Councilwoman Lori Droste, who introduced the resolution and who considers single-family homes “racist,” grew up in the Elmwood neighborhood established in 1916 and developed to put one house on each lot.

“At the time, an ordinance stated that its intent was to protect ‘the home against the intrusion of the less desirable and floating renter class,’” the Chronicle reported.

“I live in the Elmwood area where it is sort of the birthplace of single-family zoning,” Droste said. “I thought it was incumbent upon me as representing this neighborhood to say that I want to change something that I think is detrimental to the community.”
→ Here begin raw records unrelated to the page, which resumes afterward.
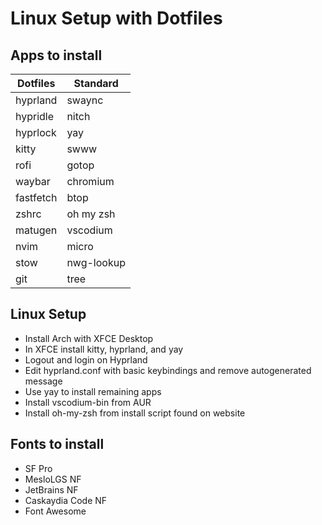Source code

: # Linux Setup with Dotfiles

## Apps to install

| Dotfiles | Standard |
| ---------| ---------|
| hyprland | swaync |
| hypridle | nitch |
| hyprlock | yay |
| kitty | swww |
| rofi | gotop |
| waybar | chromium |
| fastfetch | btop |
| zshrc | oh my zsh |
| matugen | vscodium|
| nvim | micro |
| stow | nwg-lookup|
| git | tree |

## Linux Setup

- Install Arch with XFCE Desktop
- In XFCE install kitty, hyprland, and yay
- Logout and login on Hyprland
- Edit hyprland.conf with basic keybindings and remove autogenerated message
- Use yay to install remaining apps
- Install vscodium-bin from AUR
- Install oh-my-zsh from install script found on website

## Fonts to install

- SF Pro
- MesloLGS NF
- JetBrains NF
- Caskaydia Code NF
- Font Awesome
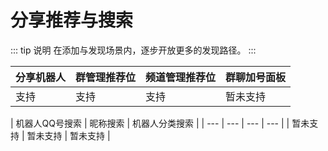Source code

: # 分享推荐与搜索

<!-- > 在添加与发现场景内，逐步开放更多的发现路径。 -->

::: tip 说明
在添加与发现场景内，逐步开放更多的发现路径。
:::



| 分享机器人 | 群管理推荐位 | 频道管理推荐位 | 群聊加号面板 |
| --- | --- | --- | --- |
| 支持 | 支持 | 支持 | 暂未支持 |

| 机器人QQ号搜索 | 昵称搜索 | 机器人分类搜索 |
| --- | --- | --- | --- |
| 暂未支持 | 暂未支持 | 暂未支持 |
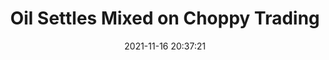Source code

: ---
"title": "Oil Settles Mixed on Choppy Trading"
"date": "2021-11-16 20:37:21"
"feed_name": "RIGZONE"
"feed_website": "http://www.rigzone.com/"
"feed_rss": "http://www.rigzone.com/news/rss/rigzone_latest.aspx"
"link": "https://www.rigzone.com/news/wire/oil_settles_mixed_on_choppy_trading-16-nov-2021-167038-article/?rss=true"
"source": "None"
"file": "_posts/2021-1-1-a702d57317710e3e6fa29f17e75a7af1188536c0.md"
"accident": "0"
"drilling": "0"
"dead": "0"
"injured": "0"
"arrested": "0"
"place": "unknown place"
"where": "unknown site"
"causes": "unknown"
"place_uri": "unknown place"
---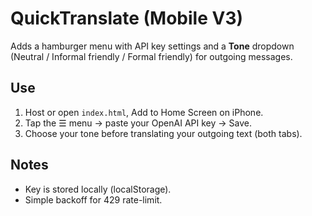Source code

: # QuickTranslate (Mobile V3)

Adds a hamburger menu with API key settings and a **Tone** dropdown (Neutral / Informal friendly / Formal friendly) for outgoing messages.

## Use
1. Host or open `index.html`, Add to Home Screen on iPhone.
2. Tap the ☰ menu → paste your OpenAI API key → Save.
3. Choose your tone before translating your outgoing text (both tabs).

## Notes
- Key is stored locally (localStorage).
- Simple backoff for 429 rate-limit.
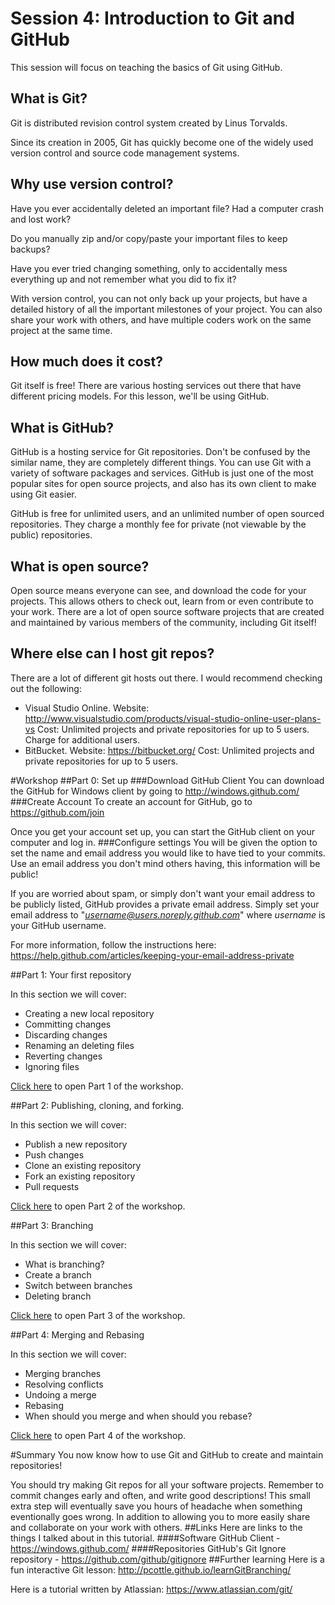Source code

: Session 4: Introduction to Git and GitHub
================================================================

This session will focus on teaching the basics of Git using GitHub.

## What is Git? ##
Git is distributed revision control system created by Linus Torvalds.

Since its creation in 2005, Git has quickly become one of the widely used version control and source code management systems.
## Why use version control?
Have you ever accidentally deleted an important file? Had a computer crash and lost work?

Do you manually zip and/or copy/paste your important files to keep backups?

Have you ever tried changing something, only to accidentally mess everything up and not remember what you did to fix it?

With version control, you can not only back up your projects, but have a detailed history of all the important milestones of your project. You can also share your work with others, and have multiple coders work on the same project at the same time.
## How much does it cost?
Git itself is free! There are various hosting services out there that have different pricing models. For this lesson, we'll be using GitHub.
## What is GitHub?
GitHub is a hosting service for Git repositories. Don't be confused by the similar name, they are completely different things. You can use Git with a variety of software packages and services. GitHub is just one of the most popular sites for open source projects, and also has its own client to make using Git easier.

GitHub is free for unlimited users, and an unlimited number of open sourced repositories. They charge a monthly fee for private (not viewable by the public) repositories.
## What is open source?
Open source means everyone can see, and download the code for your projects. This allows others to check out, learn from or even contribute to your work. There are a lot of open source software projects that are created and maintained by various members of the community, including Git itself!
## Where else can I host git repos?
There are a lot of different git hosts out there. I would recommend checking out the following:
* Visual Studio Online.
  Website: <http://www.visualstudio.com/products/visual-studio-online-user-plans-vs>
  Cost: Unlimited projects and private repositories for up to 5 users. Charge for additional users.
* BitBucket.
  Website: <https://bitbucket.org/>
  Cost: Unlimited projects and private repositories for up to 5 users.

#Workshop
##Part 0: Set up
###Download GitHub Client
You can download the GitHub for Windows client by going to <http://windows.github.com/>
###Create Account
To create an account for GitHub, go to <https://github.com/join>

Once you get your account set up, you can start the GitHub client on your computer and log in.
###Configure settings
You will be given the option to set the name and email address you would like to have tied to your commits. Use an email address you don't mind others having, this information will be public!

If you are worried about spam, or simply don't want your email address to be publicly listed, GitHub provides a private email address. 
Simply set your email address to "*username@users.noreply.github.com*" where *username* is your GitHub username.

For more information, follow the instructions here: <https://help.github.com/articles/keeping-your-email-address-private>

##Part 1: Your first repository

In this section we will cover:

- Creating a new local repository
- Committing changes
- Discarding changes
- Renaming an deleting files
- Reverting changes
- Ignoring files

[Click here](Part1/README.md "Open Part 1") to open Part 1 of the workshop.

##Part 2: Publishing, cloning, and forking.

In this section we will cover:

- Publish a new repository
- Push changes
- Clone an existing repository
- Fork an existing repository
- Pull requests

[Click here](Part2/README.md "Open Part 2") to open Part 2 of the workshop.

##Part 3: Branching

In this section we will cover:

- What is branching?
- Create a branch
- Switch between branches
- Deleting branch
 
[Click here](Part3/README.md "Open Part 3") to open Part 3 of the workshop.

##Part 4: Merging and Rebasing

In this section we will cover:

- Merging branches
- Resolving conflicts
- Undoing a merge
- Rebasing
- When should you merge and when should you rebase?

[Click here](Part4/README.md "Open Part 4") to open Part 4 of the workshop.

#Summary
You now know how to use Git and GitHub to create and maintain repositories!

You should try making Git repos for all your software projects. Remember to commit changes early and often, and write good descriptions! This small extra step will eventually save you hours of headache when something eventionally goes wrong. In addition to allowing you to more easily share and collaborate on your work with others.
##Links
Here are links to the things I talked about in this tutorial.
####Software
GitHub Client - <https://windows.github.com/>
####Repositories
GitHub's Git Ignore repository - <https://github.com/github/gitignore>
##Further learning
Here is a fun interactive Git lesson: <http://pcottle.github.io/learnGitBranching/>

Here is a tutorial written by Atlassian: <https://www.atlassian.com/git/>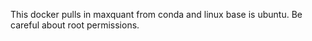 
This docker pulls in maxquant from conda and linux base is ubuntu. Be careful about root permissions.
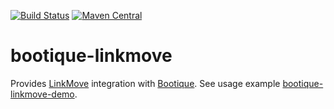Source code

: [![Build Status](https://travis-ci.org/bootique/bootique-linkmove.svg)](https://travis-ci.org/bootique/bootique-linkmove)
[![Maven Central](https://maven-badges.herokuapp.com/maven-central/io.bootique.linkmove/bootique-linkmove/badge.svg)](https://maven-badges.herokuapp.com/maven-central/io.bootique.linkmove/bootique-linkmove/)


# bootique-linkmove

Provides [LinkMove](https://github.com/nhl/link-move) integration with [Bootique](http://bootique.io).
See usage example [bootique-linkmove-demo](https://github.com/bootique-examples/bootique-linkmove-demo).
Councilman Terry Taplin, who also authored the resolution, said the same reforms that need to be made to policing should apply to housing.

“This is really a historical moment for us in Berkeley because now the racial justice reckoning really has come home,” Taplin said.

David Garcia, the policy director at left-wing University of California Berkeley’s Terner Center for Housing Innovation, called the proposal a “big deal.”

“It wasn’t that long ago when Berkeley wasn’t considered the most forward thinking on housing,” Garcia said.

But he also warned of harming current housing.

“It’s important to be thoughtful about these decisions because they cannot be easily reversed,” Garcia said, adding:

Creating such a significant change of land use in such a large part of the city is going to involve a lot of planning and critical thinking on how to ensure the best policy outcome. You’re going to want to make sure the policy itself does result in the kind of housing city leadership wants to see.

Jassmin Poyaoan, director of the Community Economic Justice Clinic at East Bay Community Law Center, said policies should start with the idea that “housing is a human right.”

The plan will bring 1,450 new “housing units,” about 50 percent of which would be for low-income families.